INDICAZIONE A :: Riscrivi il brano sulla Bielorussia tra "Per ora da Mosca" e "o meno tutto.", estremi inclusi, mettendo "mediocre" al posto di "scadente".
INDICAZIONE B :: Prosegui il brano sulla Bielorussia a partire dalla sua ultima frase.

Per ora da Mosca sono arrivate solo dichiarazioni di sostegno a Lukašenko, alle quali però non si deve dare troppo peso. A Minsk sono stati mandati alcuni esperti di propaganda russi, che hanno fatto un lavoro piuttosto scadente e sono stati ridicolizzati dai bielorussi su internet. Una forza di polizia russa dovrebbe essere pronta a intervenire se la situazione dovesse “sfuggire di mano”. Per quanto riguarda il sostegno da parte del “fratello maggiore russo”, questo è più o meno tutto.

Da sapere
Fuori dal tempo

La Bielorussia ha ottenuto l’indipendenza dall’Unione Sovietica nel 1991. Nel 1994 Aleksandr Lukašenko, ex ufficiale dell’esercito e direttore di un’azienda agricola di stato, ha vinto le prime elezioni presidenziali. Da allora è sempre rimasto al potere. Molte organizzazioni non governative lo hanno accusato di violazioni delle libertà democratiche e dei diritti umani. Sotto la sua guida la Bielorussia non ha avviato la transizione verso un’economia di mercato come la maggior parte degli altri paesi dell’ex blocco sovietico, e la proprietà delle grandi aziende è rimasta in mano allo stato. Nel 1999 Russia e Bielorussia, che sono molto simili per lingua, cultura e religione e sono state unite per gran parte della loro storia, hanno firmato un trattato di unione che avrebbe dovuto portare a un’integrazione sempre più profonda tra i due paesi e alla creazione di un unico stato federale. Il progetto però è rimasto in gran parte sulla carta, soprattutto a causa delle resistenze di Lukašenko. L’economia bielorussa dipende dai sussidi e dai prestiti russi, ma negli ultimi anni Minsk ha cercato di smarcarsi da Mosca e di avvicinarsi economicamente ai paesi occidentali.

DATI FORNITI ::
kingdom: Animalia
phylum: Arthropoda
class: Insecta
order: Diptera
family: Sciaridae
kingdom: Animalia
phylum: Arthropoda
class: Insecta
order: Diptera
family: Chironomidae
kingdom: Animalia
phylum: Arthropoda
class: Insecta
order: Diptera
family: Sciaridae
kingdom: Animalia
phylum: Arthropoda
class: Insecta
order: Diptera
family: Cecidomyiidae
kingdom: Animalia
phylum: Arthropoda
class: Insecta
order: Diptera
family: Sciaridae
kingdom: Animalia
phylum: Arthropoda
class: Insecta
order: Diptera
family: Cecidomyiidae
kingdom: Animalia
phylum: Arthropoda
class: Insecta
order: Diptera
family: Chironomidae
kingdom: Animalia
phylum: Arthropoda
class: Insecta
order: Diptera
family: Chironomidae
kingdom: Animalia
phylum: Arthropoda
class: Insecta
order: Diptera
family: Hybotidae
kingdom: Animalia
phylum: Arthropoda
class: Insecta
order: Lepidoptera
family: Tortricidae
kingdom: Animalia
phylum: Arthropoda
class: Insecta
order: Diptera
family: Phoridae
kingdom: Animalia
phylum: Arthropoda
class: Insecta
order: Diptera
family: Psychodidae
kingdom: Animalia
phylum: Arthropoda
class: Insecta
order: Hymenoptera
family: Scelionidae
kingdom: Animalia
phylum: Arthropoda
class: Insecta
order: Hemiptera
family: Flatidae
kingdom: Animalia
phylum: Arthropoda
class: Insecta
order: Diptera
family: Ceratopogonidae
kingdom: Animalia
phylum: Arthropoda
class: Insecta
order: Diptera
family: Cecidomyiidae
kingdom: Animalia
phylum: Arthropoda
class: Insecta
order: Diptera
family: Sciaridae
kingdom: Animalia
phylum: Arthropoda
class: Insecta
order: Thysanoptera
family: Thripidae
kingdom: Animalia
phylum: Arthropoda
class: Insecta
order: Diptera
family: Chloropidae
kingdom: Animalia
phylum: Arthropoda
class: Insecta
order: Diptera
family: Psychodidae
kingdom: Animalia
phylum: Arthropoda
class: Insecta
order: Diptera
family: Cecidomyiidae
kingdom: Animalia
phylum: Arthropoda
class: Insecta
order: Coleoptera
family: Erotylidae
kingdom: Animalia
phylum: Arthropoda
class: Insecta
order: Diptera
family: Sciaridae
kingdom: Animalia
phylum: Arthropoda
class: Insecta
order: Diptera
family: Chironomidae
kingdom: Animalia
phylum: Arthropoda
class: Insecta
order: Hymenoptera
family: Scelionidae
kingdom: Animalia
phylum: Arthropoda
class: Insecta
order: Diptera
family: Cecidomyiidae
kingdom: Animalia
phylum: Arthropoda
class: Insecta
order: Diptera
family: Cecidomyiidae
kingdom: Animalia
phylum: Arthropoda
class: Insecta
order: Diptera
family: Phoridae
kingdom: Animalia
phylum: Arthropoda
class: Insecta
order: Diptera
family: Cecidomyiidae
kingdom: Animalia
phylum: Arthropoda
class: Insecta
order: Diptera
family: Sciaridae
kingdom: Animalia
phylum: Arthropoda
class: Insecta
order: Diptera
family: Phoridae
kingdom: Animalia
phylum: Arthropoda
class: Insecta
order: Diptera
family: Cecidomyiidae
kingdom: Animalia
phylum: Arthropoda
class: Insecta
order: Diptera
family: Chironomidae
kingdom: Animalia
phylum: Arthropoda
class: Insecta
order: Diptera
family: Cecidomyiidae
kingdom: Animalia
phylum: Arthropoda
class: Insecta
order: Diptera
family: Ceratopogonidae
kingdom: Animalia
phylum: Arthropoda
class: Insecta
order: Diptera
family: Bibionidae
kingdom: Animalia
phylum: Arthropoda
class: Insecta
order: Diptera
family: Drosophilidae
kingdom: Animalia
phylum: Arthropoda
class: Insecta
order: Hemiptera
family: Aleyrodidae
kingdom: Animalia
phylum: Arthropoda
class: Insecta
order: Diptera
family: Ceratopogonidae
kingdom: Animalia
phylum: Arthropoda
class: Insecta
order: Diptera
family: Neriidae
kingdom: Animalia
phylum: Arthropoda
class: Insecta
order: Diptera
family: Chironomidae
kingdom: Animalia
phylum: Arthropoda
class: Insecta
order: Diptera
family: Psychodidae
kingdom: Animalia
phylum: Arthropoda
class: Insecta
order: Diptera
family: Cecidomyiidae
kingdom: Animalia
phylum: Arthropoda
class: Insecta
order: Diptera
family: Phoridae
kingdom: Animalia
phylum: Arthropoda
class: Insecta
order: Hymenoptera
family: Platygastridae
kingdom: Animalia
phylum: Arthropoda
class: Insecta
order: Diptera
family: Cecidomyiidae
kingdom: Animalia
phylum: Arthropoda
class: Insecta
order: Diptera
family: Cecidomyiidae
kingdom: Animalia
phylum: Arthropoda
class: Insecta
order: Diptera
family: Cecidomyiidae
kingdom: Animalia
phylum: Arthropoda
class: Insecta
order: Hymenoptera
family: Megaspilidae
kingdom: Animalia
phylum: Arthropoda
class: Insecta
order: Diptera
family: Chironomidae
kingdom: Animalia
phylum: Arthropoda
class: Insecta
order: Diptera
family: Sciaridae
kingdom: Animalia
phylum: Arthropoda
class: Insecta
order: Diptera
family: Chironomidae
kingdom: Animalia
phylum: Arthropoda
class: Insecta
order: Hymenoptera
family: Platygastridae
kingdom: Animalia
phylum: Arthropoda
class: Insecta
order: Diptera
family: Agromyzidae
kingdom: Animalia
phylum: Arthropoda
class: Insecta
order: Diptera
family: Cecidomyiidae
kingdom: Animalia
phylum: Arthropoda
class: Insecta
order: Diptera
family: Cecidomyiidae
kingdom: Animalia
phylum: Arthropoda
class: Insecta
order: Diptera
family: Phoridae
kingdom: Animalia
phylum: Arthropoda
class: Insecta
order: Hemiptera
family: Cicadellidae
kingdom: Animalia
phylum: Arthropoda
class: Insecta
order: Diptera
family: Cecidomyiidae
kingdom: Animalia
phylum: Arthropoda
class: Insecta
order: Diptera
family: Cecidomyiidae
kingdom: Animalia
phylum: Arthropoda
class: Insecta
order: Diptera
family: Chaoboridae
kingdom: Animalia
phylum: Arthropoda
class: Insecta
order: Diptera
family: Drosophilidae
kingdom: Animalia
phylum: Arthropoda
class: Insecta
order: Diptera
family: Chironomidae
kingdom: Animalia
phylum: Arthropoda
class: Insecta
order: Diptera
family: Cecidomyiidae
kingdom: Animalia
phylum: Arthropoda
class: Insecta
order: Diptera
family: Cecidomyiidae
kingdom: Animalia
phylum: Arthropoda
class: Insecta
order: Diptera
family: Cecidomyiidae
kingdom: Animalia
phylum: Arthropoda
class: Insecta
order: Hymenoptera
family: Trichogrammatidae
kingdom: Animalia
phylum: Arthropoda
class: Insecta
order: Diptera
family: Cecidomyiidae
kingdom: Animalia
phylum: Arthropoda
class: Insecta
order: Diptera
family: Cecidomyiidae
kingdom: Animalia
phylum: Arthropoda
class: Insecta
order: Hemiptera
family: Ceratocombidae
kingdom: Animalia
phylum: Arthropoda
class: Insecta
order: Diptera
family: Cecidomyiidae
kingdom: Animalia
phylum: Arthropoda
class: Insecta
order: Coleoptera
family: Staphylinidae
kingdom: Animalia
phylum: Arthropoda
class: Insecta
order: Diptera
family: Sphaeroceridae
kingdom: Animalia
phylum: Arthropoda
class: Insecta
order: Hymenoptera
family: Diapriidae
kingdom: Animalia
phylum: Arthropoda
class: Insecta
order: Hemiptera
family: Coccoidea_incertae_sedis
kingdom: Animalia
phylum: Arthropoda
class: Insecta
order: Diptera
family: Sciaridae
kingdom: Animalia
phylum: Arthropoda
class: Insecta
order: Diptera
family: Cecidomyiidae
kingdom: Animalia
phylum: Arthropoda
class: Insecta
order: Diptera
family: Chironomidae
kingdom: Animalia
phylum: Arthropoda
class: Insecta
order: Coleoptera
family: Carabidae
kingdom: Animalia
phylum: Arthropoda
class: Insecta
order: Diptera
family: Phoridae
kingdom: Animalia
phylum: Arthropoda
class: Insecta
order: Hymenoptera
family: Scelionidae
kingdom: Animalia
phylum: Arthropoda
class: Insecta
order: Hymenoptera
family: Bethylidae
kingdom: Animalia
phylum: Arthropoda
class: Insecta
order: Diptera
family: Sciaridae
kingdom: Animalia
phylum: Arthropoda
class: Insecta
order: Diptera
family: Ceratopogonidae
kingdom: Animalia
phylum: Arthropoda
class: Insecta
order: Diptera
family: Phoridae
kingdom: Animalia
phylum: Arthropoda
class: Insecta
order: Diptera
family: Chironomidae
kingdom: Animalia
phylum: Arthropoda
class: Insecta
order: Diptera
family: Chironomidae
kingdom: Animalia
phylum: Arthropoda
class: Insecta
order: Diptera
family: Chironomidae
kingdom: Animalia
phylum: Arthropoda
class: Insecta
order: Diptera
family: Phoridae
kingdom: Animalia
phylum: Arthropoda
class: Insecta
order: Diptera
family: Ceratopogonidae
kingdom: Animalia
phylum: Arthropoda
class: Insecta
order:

RISPOSTA SCRITTA A ::
Per ora da Mosca sono arrivate solo dichiarazioni di sostegno a Lukašenko, alle quali però non si deve dare troppo peso. A Minsk sono stati mandati alcuni esperti di propaganda russi, che hanno fatto un lavoro piuttosto mediocre e sono stati ridicolizzati dai bielorussi su internet. Una forza di polizia russa dovrebbe essere pronta a intervenire se la situazione dovesse “sfuggire di mano”. Per quanto riguarda il sostegno da parte del “fratello maggiore russo”, questo è più o meno tutto.

RISPOSTA SCRITTA B ::
Nel 2020 Lukašenko si è candidato per la sesta volta alla presidenza. Le candidature di molti esponenti dell’opposizione non sono state approvate e alcuni di loro sono stati arrestati. Le elezioni si sono svolte il 9 agosto e secondo i risultati ufficiali sono state vinte da Lukašenko con l’80 per cento dei voti. Svetlana Tichanovskaja, moglie di uno dei candidati arrestati e arrivata seconda, non ha accettato il risultato e si è dichiarata vincitrice. Da allora nella capitale Minsk ogni domenica almeno centomila persone hanno manifestato per chiedere le dimissioni di Lukašenko. Le proteste si sono estese al resto del paese e sono state accompagnate dagli scioperi di lavoratori e studenti. Le forze dell’ordine hanno arrestato centinaia di persone e sono state accusate di aver picchiato e torturato manifestanti disarmati. ◆


La reticenza e le esitazioni di Mosca potrebbero essere interpretate anche in un altro modo: in questa situazione così ingarbugliata il governo russo non sa bene come muoversi per mantenere il paese nella sua sfera d’influenza senza irritare i bielorussi e i suoi stessi cittadini. Anche in Russia, infatti, ci sono state molte espressioni di solidarietà per il paese vicino, di cui i russi sapevano ben poco. Video­blogger e mezzi d’informazione indipendenti garantiscono una copertura molto professionale delle proteste. E anche in Russia ribolle il malcontento nei confronti di Putin e del suo clan, che con la riforma della costituzione si sono appena assicurati il potere a vita. Sarà davvero il caso di sostenere a spada tratta Lukašenko, che diffonde rozze teorie del complotto, che ormai si ritrova contro quasi tutto il suo paese e che per Mosca è sempre stato un partner inaffidabile?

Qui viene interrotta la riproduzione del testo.